* Work required:
Your answer must hold only the lines below from the line containing "Razer PBT キーキャップ アップグレードセットま" through the line containing "vexonhcf.com", each reproduced exactly.

:: Listed records

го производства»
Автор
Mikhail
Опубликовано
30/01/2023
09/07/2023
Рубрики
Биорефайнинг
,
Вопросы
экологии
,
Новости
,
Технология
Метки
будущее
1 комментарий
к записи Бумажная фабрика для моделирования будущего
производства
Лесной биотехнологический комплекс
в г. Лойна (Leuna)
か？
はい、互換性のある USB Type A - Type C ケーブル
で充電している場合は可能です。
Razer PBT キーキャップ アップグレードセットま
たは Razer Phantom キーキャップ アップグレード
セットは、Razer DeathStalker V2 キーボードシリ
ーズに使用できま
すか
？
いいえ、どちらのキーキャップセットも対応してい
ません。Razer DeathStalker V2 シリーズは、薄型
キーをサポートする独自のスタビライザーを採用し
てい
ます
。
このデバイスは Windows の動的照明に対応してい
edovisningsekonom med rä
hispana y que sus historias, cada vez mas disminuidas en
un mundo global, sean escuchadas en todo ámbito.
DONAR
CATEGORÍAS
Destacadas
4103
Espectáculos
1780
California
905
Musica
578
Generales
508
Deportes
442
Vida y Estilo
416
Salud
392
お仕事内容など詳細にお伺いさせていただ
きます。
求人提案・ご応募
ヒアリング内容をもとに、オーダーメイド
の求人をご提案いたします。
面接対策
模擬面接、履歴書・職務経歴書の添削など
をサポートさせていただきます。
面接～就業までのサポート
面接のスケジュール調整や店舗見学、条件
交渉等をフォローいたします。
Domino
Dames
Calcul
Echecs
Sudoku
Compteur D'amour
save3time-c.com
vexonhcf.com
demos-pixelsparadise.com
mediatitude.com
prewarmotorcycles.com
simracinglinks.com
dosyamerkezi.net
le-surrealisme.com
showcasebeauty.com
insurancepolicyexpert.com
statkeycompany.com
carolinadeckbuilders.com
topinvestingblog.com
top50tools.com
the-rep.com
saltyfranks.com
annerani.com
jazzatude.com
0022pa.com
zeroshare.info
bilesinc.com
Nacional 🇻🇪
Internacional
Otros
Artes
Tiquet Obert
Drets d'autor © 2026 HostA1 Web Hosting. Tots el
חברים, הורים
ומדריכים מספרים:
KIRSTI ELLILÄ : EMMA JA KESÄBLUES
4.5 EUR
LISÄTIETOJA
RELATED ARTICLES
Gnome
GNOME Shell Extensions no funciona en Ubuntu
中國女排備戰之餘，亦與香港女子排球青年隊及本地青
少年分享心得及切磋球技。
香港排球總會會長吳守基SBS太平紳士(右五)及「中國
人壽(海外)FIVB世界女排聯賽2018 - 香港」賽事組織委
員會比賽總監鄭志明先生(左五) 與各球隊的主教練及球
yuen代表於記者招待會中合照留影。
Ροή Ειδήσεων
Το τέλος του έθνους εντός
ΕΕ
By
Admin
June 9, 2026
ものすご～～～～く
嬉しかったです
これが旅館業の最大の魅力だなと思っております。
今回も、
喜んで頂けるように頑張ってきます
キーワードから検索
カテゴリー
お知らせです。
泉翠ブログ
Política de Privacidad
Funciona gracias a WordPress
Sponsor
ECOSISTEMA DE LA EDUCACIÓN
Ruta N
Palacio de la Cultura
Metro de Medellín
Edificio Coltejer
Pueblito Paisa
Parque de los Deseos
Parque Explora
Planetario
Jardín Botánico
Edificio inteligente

::::

* Task answer:
Razer PBT キーキャップ アップグレードセットま
たは Razer Phantom キーキャップ アップグレード
セットは、Razer DeathStalker V2 キーボードシリ
ーズに使用できま
すか
？
いいえ、どちらのキーキャップセットも対応してい
ません。Razer DeathStalker V2 シリーズは、薄型
キーをサポートする独自のスタビライザーを採用し
てい
ます
。
このデバイスは Windows の動的照明に対応してい
edovisningsekonom med rä
hispana y que sus historias, cada vez mas disminuidas en
un mundo global, sean escuchadas en todo ámbito.
DONAR
CATEGORÍAS
Destacadas
4103
Espectáculos
1780
California
905
Musica
578
Generales
508
Deportes
442
Vida y Estilo
416
Salud
392
お仕事内容など詳細にお伺いさせていただ
きます。
求人提案・ご応募
ヒアリング内容をもとに、オーダーメイド
の求人をご提案いたします。
面接対策
模擬面接、履歴書・職務経歴書の添削など
をサポートさせていただきます。
面接～就業までのサポート
面接のスケジュール調整や店舗見学、条件
交渉等をフォローいたします。
Domino
Dames
Calcul
Echecs
Sudoku
Compteur D'amour
save3time-c.com
vexonhcf.com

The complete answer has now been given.